Using Apache Kafka with Schema Registry and Avro

This guide shows how your Quarkus application can use Apache Kafka, Avro serialized records, and connect to a schema registry (such as the Confluent Schema Registry or Apicurio Registry).

If you are not familiar with Kafka and Kafka in Quarkus in particular, consider first going through the Using Apache Kafka with Reactive Messaging guide.

Prerequisites

To complete this guide, you need:

  • Roughly 30 minutes

  • An IDE

  • JDK 11+ installed with JAVA_HOME configured appropriately

  • Apache Maven 3.8.1+

  • Docker and Docker Compose or Podman, and Docker Compose

  • Optionally the Quarkus CLI if you want to use it

  • Optionally Mandrel or GraalVM installed and configured appropriately if you want to build a native executable (or Docker if you use a native container build)

Architecture

In this guide we are going to implement a REST resource, namely MovieResource, that will consume movie DTOs and put them in a Kafka topic.

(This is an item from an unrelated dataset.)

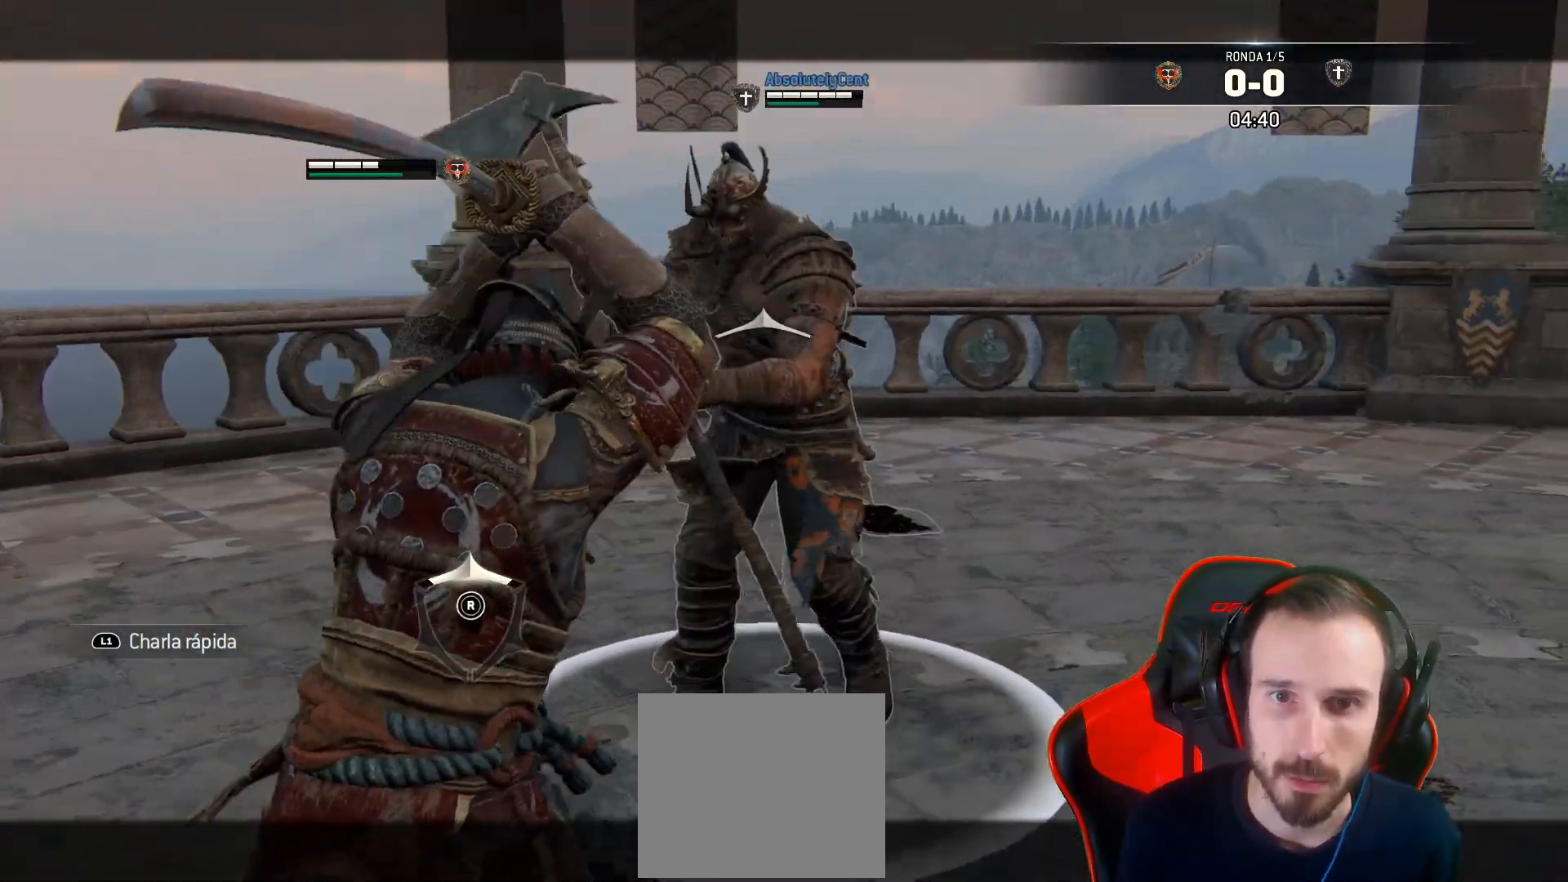
Gameplay with a controller (PlayStation layout); each line is a JSON object with the inputs held at the frame after it. "events" lists button and stick changes between this image and that frame as [ms after this image, input, new state], when the widget could be followed in between.
{"buttons": ["L2"], "left_stick": "left", "right_stick": "up-right", "events": []}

Then, we will implement a consumer that will consume and collect messages from the same topic. The collected messages will be then exposed by another resource, ConsumedMovieResource, via Server-Sent Events.

The Movies will be serialized and deserialized using Avro. The schema, describing the Movie, is stored in Apicurio Registry. The same concept applies if you are using the Confluent Avro serde and Confluent Schema Registry.

Solution

We recommend that you follow the instructions in the next sections and create the application step by step. However, you can go right to the completed example.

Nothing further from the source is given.